Two years after the death of Beau Nash in 1761, Derrick was appointed master of the ceremonies at Bath. He was employed there, and in a similar position in Tunbridge Wells, until his death on 28 March 1769. There was no lack of criticism, with James Quin in particular (who had wanted the position in Bath) undermining Derrick.

==Works==
Derrick published:
- The Dramatic Censor, No. 1, 1752. This title was used again in 1770 by Francis Gentleman.
- Sylla, a dramatic entertainment, from the French of Frederick II of Prussia, 1753.
- A Voyage from the Moon, from the French of Cyrano de Bergerac, 1753.
- Memoirs of the Count de Beauval, from the French of D'Argens, 1754.
- The Third Satire of Juvenal, translated into English verse, 1755.
- A View of the Stage, 1759, published under the name of John Wilkes.
- The Battle of Lora, a poem, from Ossian, 1762.
- Dryden's Works, with a Life and Notes, 1760, 4 vols.

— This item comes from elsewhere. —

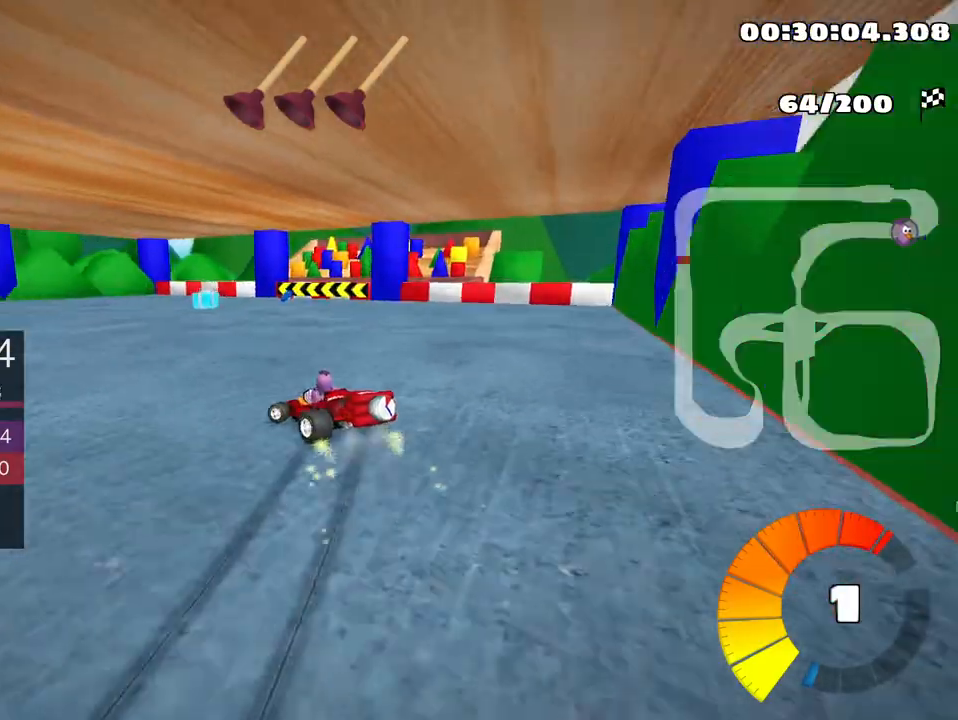
{"keys": ["left", "skid", "up"], "events": [[483, "skid", "down"]]}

- A Poetical Dictionary, 1761, 4 vols.
- A Collection of Voyages, 1762, 2 vols.
- Letters written from Leverpoole, Chester, Corke, 1767, 2 vols. This gains a mention from a character in Tobias Smollett's epistolary novel The Expedition of Humphry Clinker.

A compilation entitled Derrick's Jests, or the Wit's Chronicle, was published soon after his death.